> **作答要求**
將選文中從「促使我看《四情旅店》的最大動因,是售票文案中說《四情旅店》是「四位編導 一個命題 四段敘事」到「廢土旅店〉與〈客房服務〉交錯於上下半場。」之間的文字(含首尾)重抄一遍,其中的「腳踏車」一律改為「自行車」。

促使我看《四情旅店》的最大動因,是售票文案中說《四情旅店》是「四位編導 一個命題 四段敘事 一齣戲」(原文無標點符號)。使用相同的舞台做不同的戲在台灣已有前例,例如2003年在誠品戲劇節的「一個舞台,四齣戲」,由世紀當代舞團、莎妹、台灣渥克、外表坊在同一個舞台空間進行演出。【1】相對於「一個舞台,四齣戲」由團隊各自發展、明確分割片段,《四情旅店》的野心顯然更大。演出人數最多三人,共享舞台設計(林仕倫)與燈光設計(黃諾行),都有統整視覺的企圖。至於聲音與服裝,則跟隨四個編導與敘事行走,保持創作者的自由度。在這限制與自由中,如何成就「一齣戲」?是觀眾與製作方的共同課題。
《四情旅店》的四個作品在身體質地、敘事內容上都風格相異,雖然能看到類似的元素,例如大量使用身體、舞蹈、錄音與聲響,但那看起來更近似創作的方法的共通,而非統整作品的身體(質地)、能量、或敘事銜接。與其說是作品之中有相連接的空間,我認為《四情旅店》正如那沒有標點符號的文案,不是逗號(明確的分隔)、也不是頓號(同義、並置、接續、積累),而是製造不同作品間的空格。序曲讓四個作品的演員同時在場上,轉到〈三生三世〉,接續到〈廢土旅店〉,以〈客房服務〉進入中場休息,再回到〈廢土旅店〉,進入〈蜜月〉,回到〈客房服務〉,最後以客房服務員談論四大和弦,接引眾作品表演者出來以四大和弦交替唱歌作為結束。【2】每個轉換都由同一位客房服務員彈吉他轉場,轉換時都有其他作品的演員負責;這些換場都是空隙(格),藉由演出者的重新現身,以及身著客房服務制服的技術人員,黏著了作品之間的不可交融處。【3】
舞台由黑幕分隔,黑幕以外亦有黑色薄紗,只有薄紗時,後側正中央透出一張雙人床,許多時候這張床都沒派上用場,有派上用場時也不一定有明確的用途或意義(隱喻、譬喻或任何象徵)。前側舞台依據作品交錯使用桌椅、推車(換場與〈客房服務〉皆有使用)、電話(只有〈客房服務〉使用)、浴缸、腳踏車(只有〈廢土旅店〉使用)、花盆(只有〈廢土旅店〉使用),開場的〈三生三世〉與下半場的〈蜜月〉都完整說完故事,〈廢土旅店〉與〈客房服務〉交錯於上下半場。

> **所給材料**

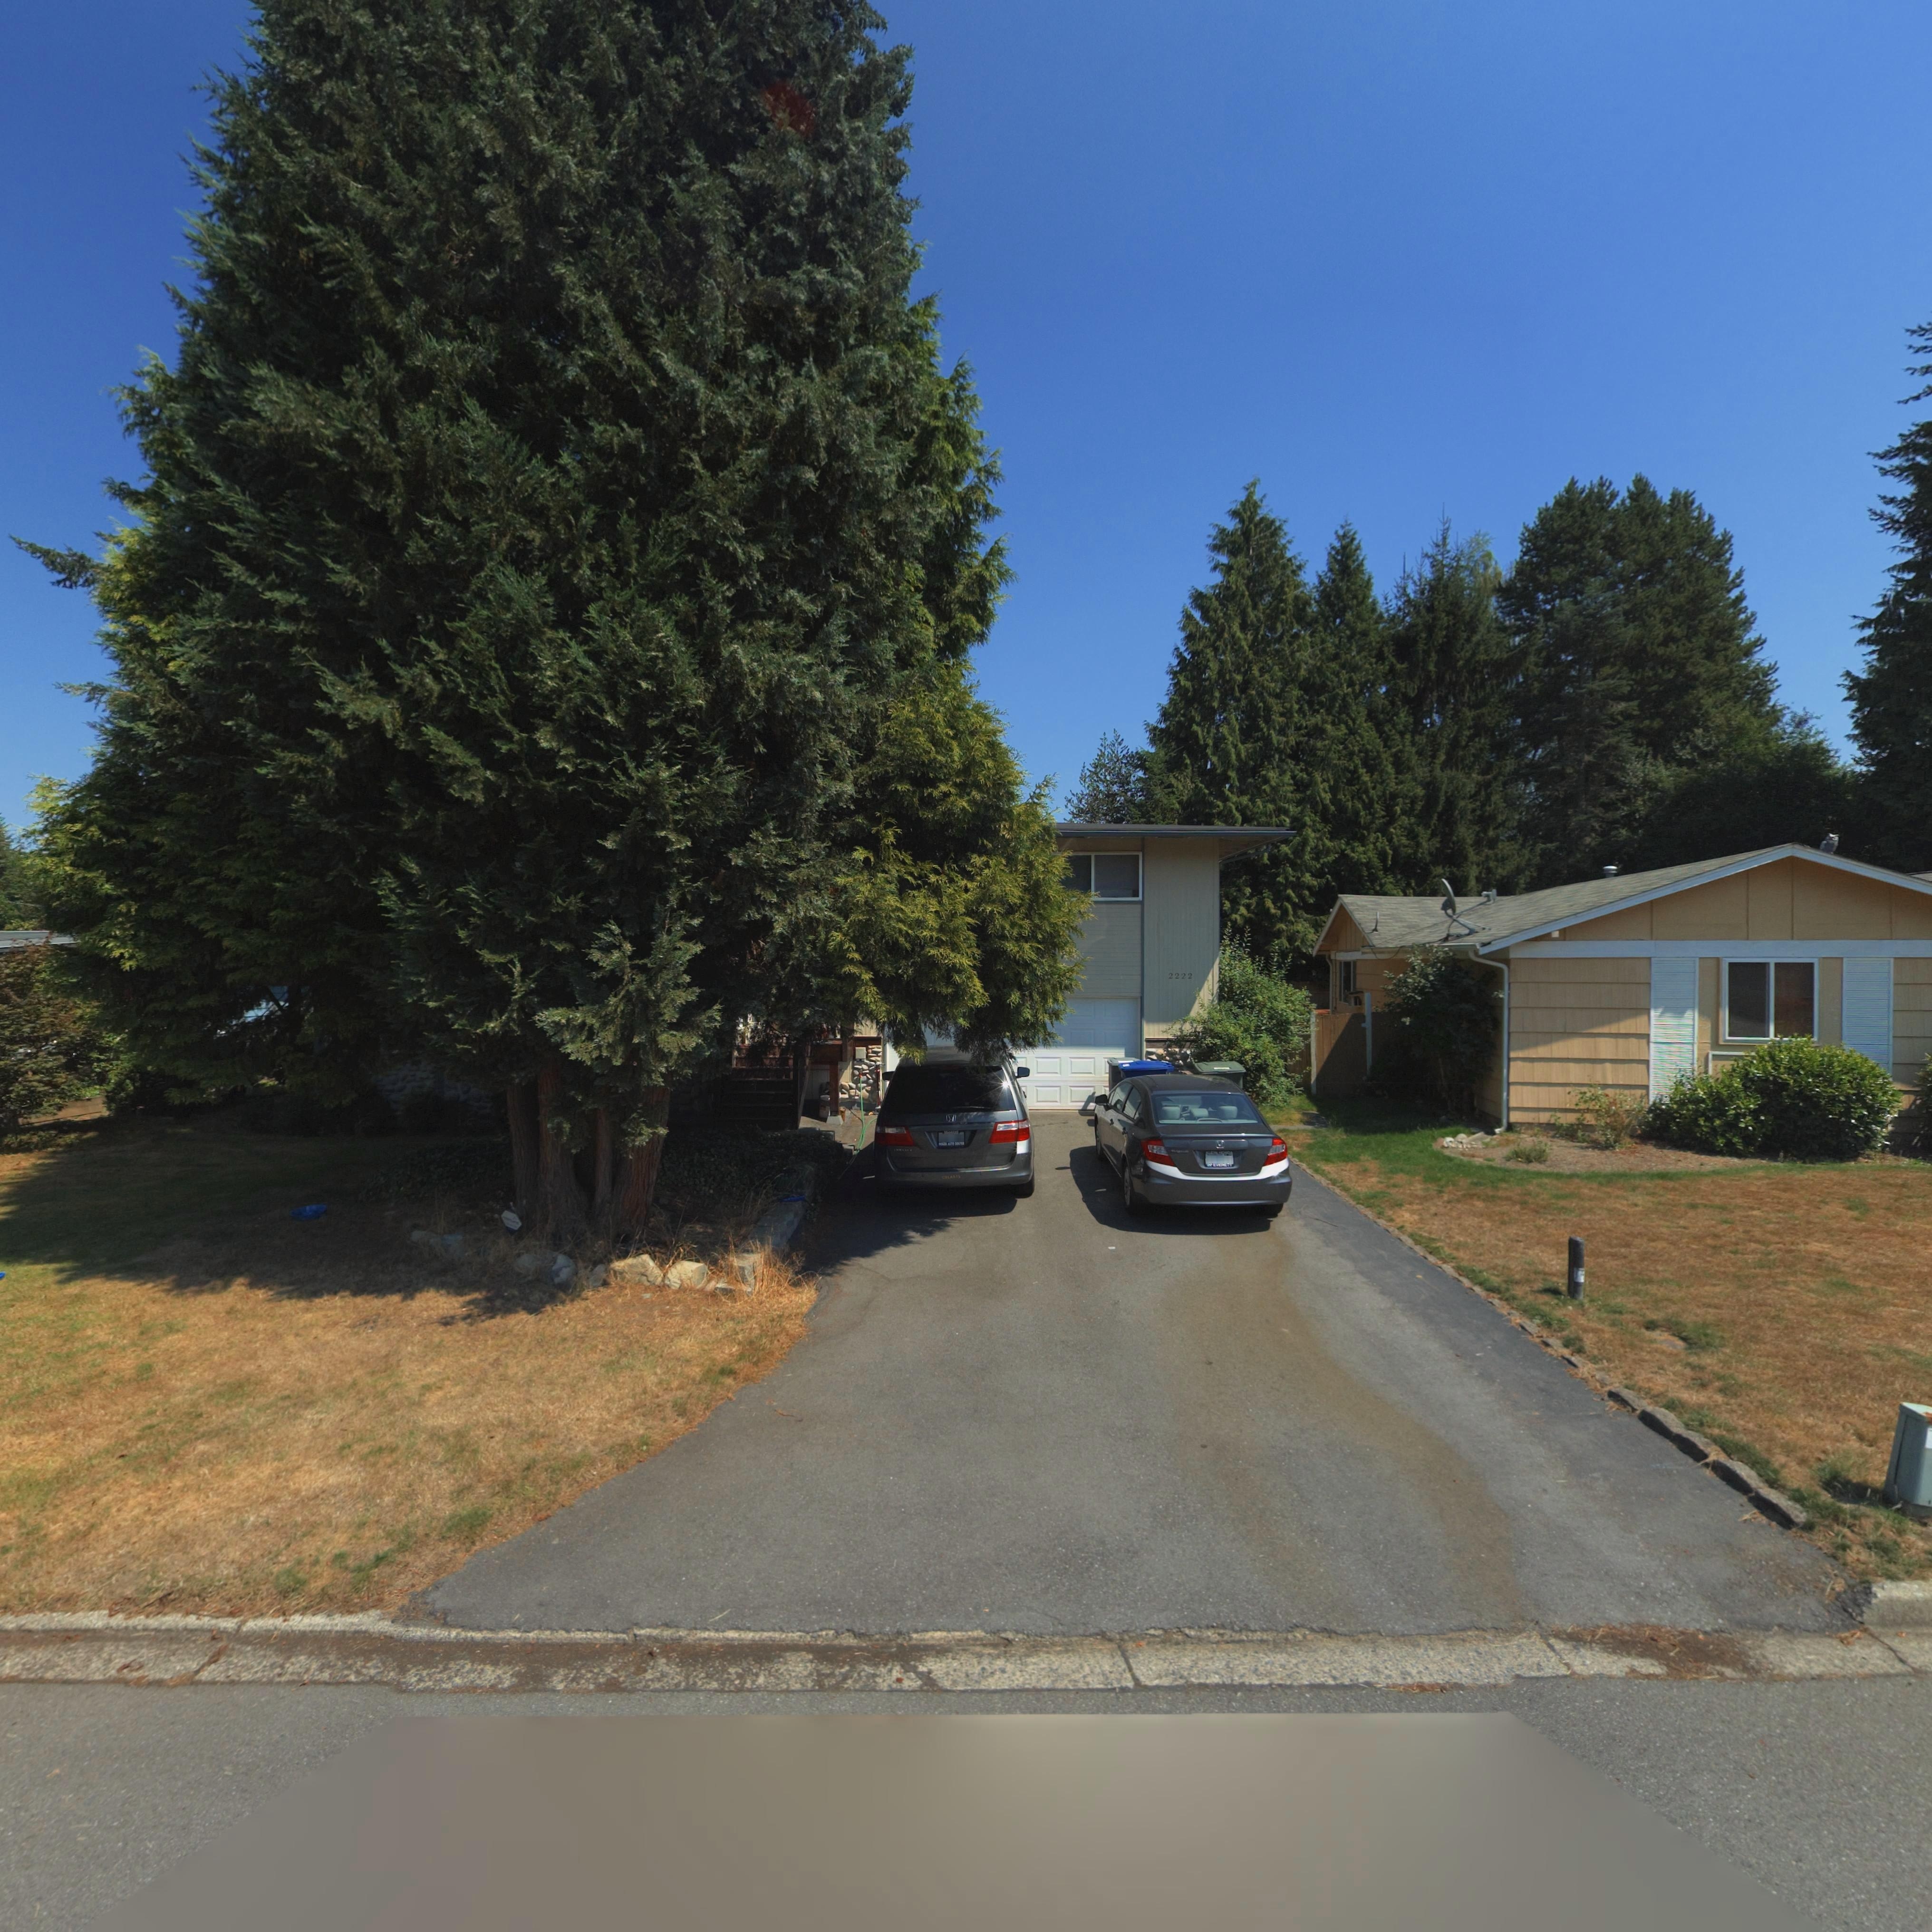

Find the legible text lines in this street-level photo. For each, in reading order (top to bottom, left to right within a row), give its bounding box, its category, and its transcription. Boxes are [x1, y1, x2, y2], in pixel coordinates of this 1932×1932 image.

> **本題解答**
促使我看《四情旅店》的最大動因,是售票文案中說《四情旅店》是「四位編導 一個命題 四段敘事 一齣戲」(原文無標點符號)。使用相同的舞台做不同的戲在台灣已有前例,例如2003年在誠品戲劇節的「一個舞台,四齣戲」,由世紀當代舞團、莎妹、台灣渥克、外表坊在同一個舞台空間進行演出。【1】相對於「一個舞台,四齣戲」由團隊各自發展、明確分割片段,《四情旅店》的野心顯然更大。演出人數最多三人,共享舞台設計(林仕倫)與燈光設計(黃諾行),都有統整視覺的企圖。至於聲音與服裝,則跟隨四個編導與敘事行走,保持創作者的自由度。在這限制與自由中,如何成就「一齣戲」?是觀眾與製作方的共同課題。
《四情旅店》的四個作品在身體質地、敘事內容上都風格相異,雖然能看到類似的元素,例如大量使用身體、舞蹈、錄音與聲響,但那看起來更近似創作的方法的共通,而非統整作品的身體(質地)、能量、或敘事銜接。與其說是作品之中有相連接的空間,我認為《四情旅店》正如那沒有標點符號的文案,不是逗號(明確的分隔)、也不是頓號(同義、並置、接續、積累),而是製造不同作品間的空格。序曲讓四個作品的演員同時在場上,轉到〈三生三世〉,接續到〈廢土旅店〉,以〈客房服務〉進入中場休息,再回到〈廢土旅店〉,進入〈蜜月〉,回到〈客房服務〉,最後以客房服務員談論四大和弦,接引眾作品表演者出來以四大和弦交替唱歌作為結束。【2】每個轉換都由同一位客房服務員彈吉他轉場,轉換時都有其他作品的演員負責;這些換場都是空隙(格),藉由演出者的重新現身,以及身著客房服務制服的技術人員,黏著了作品之間的不可交融處。【3】
舞台由黑幕分隔,黑幕以外亦有黑色薄紗,只有薄紗時,後側正中央透出一張雙人床,許多時候這張床都沒派上用場,有派上用場時也不一定有明確的用途或意義(隱喻、譬喻或任何象徵)。前側舞台依據作品交錯使用桌椅、推車(換場與〈客房服務〉皆有使用)、電話(只有〈客房服務〉使用)、浴缸、自行車(只有〈廢土旅店〉使用)、花盆(只有〈廢土旅店〉使用),開場的〈三生三世〉與下半場的〈蜜月〉都完整說完故事,〈廢土旅店〉與〈客房服務〉交錯於上下半場。